- YOUR INSTRUCTIONS: Lay out the lines of the listing below as a Markdown table with the columns "Number" and "Record line," running from the line that contains "How many data" down to the line that contains "Reading left to", with both of those lines included. Skip blank lines and pictures, and number each remaining line in order.

INPUT RECORDS section start

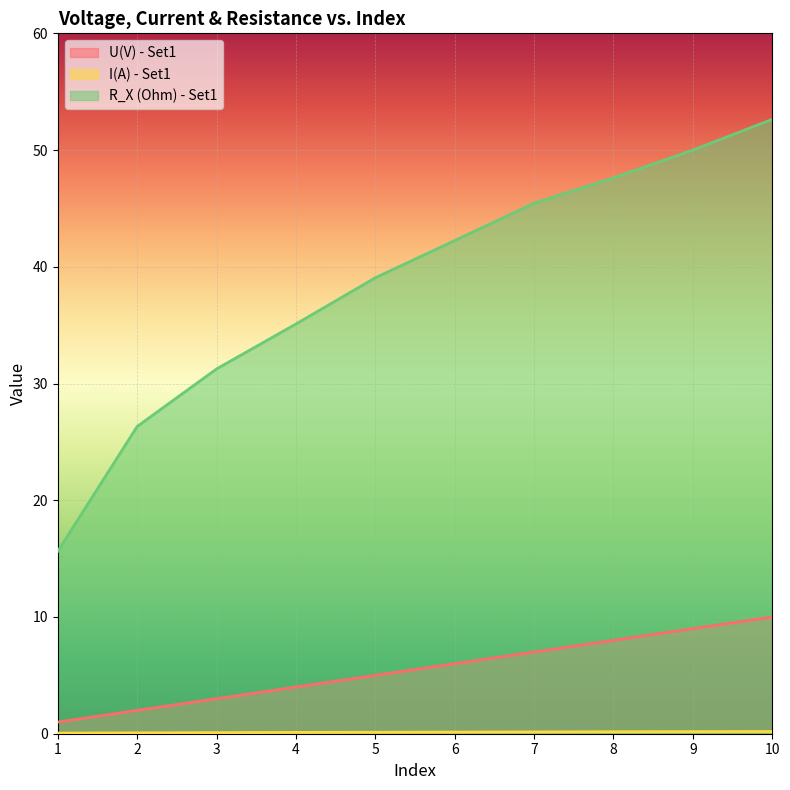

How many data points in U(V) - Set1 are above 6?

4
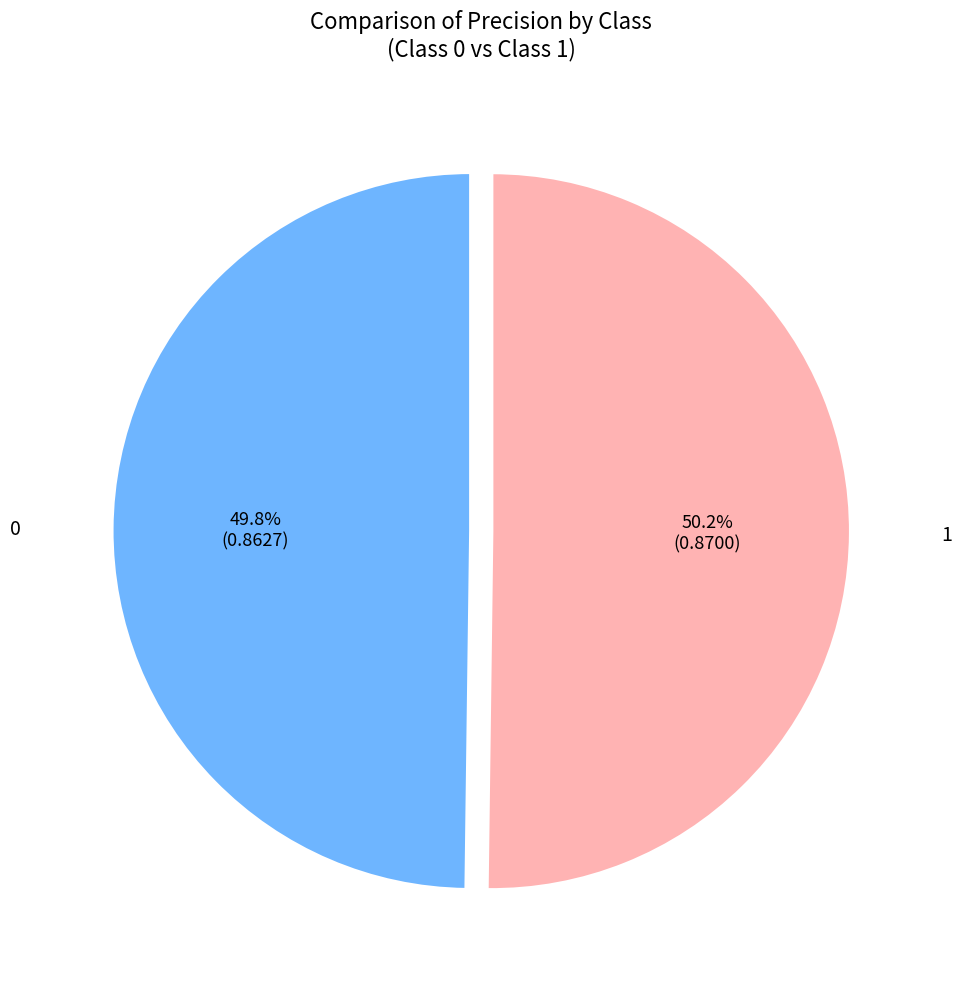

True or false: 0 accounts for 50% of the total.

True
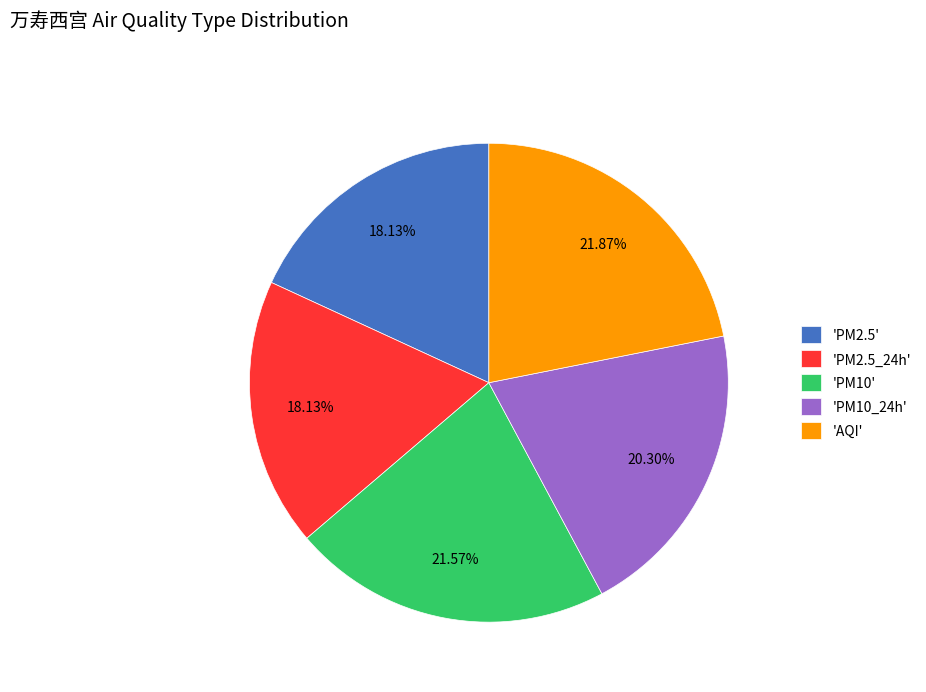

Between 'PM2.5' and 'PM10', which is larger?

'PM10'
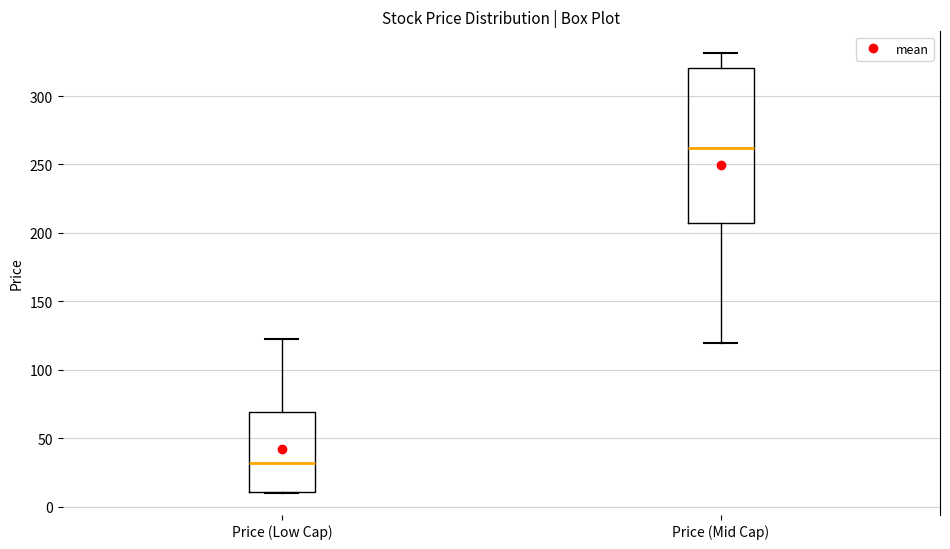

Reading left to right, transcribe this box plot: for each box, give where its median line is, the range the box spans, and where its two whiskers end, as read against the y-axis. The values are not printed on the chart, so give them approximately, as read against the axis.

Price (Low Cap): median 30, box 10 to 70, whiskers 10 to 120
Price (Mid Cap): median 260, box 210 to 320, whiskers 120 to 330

INPUT RECORDS section end
INPUT RECORDS section start

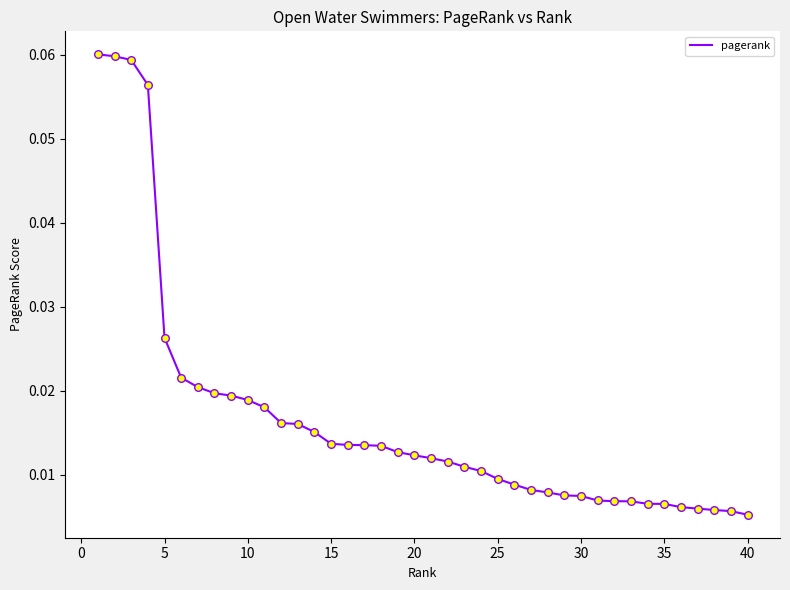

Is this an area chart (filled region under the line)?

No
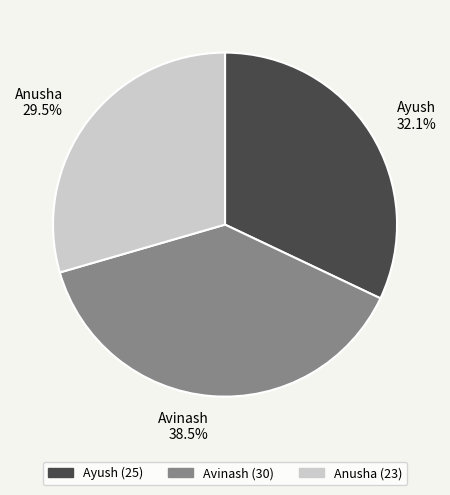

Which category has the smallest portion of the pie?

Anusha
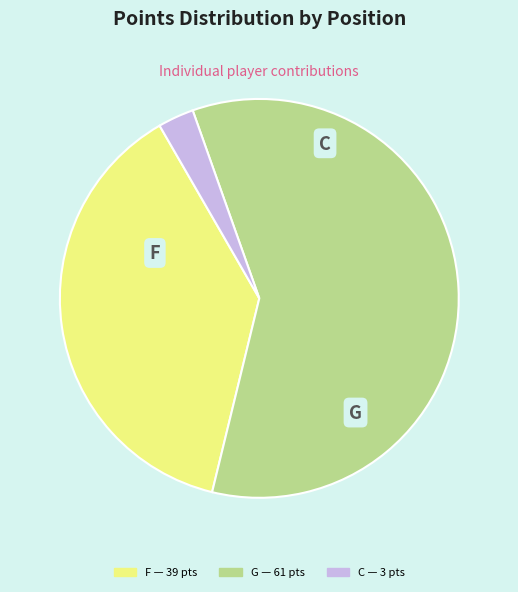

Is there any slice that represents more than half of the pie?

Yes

INPUT RECORDS section end

- RESPONSE BELOW:
| Number | Record line |
|---|---|
| 1 | How many data points in U(V) - Set1 are above 6? |
| 2 | 4 |
| 3 | True or false: 0 accounts for 50% of the total. |
| 4 | True |
| 5 | Between 'PM2.5' and 'PM10', which is larger? |
| 6 | 'PM10' |
| 7 | Reading left to right, transcribe this box plot: for each box, give where its median line is, the range the box spans, and where its two whiskers end, as read against the y-axis. The values are not printed on the chart, so give them approximately, as read against the axis. |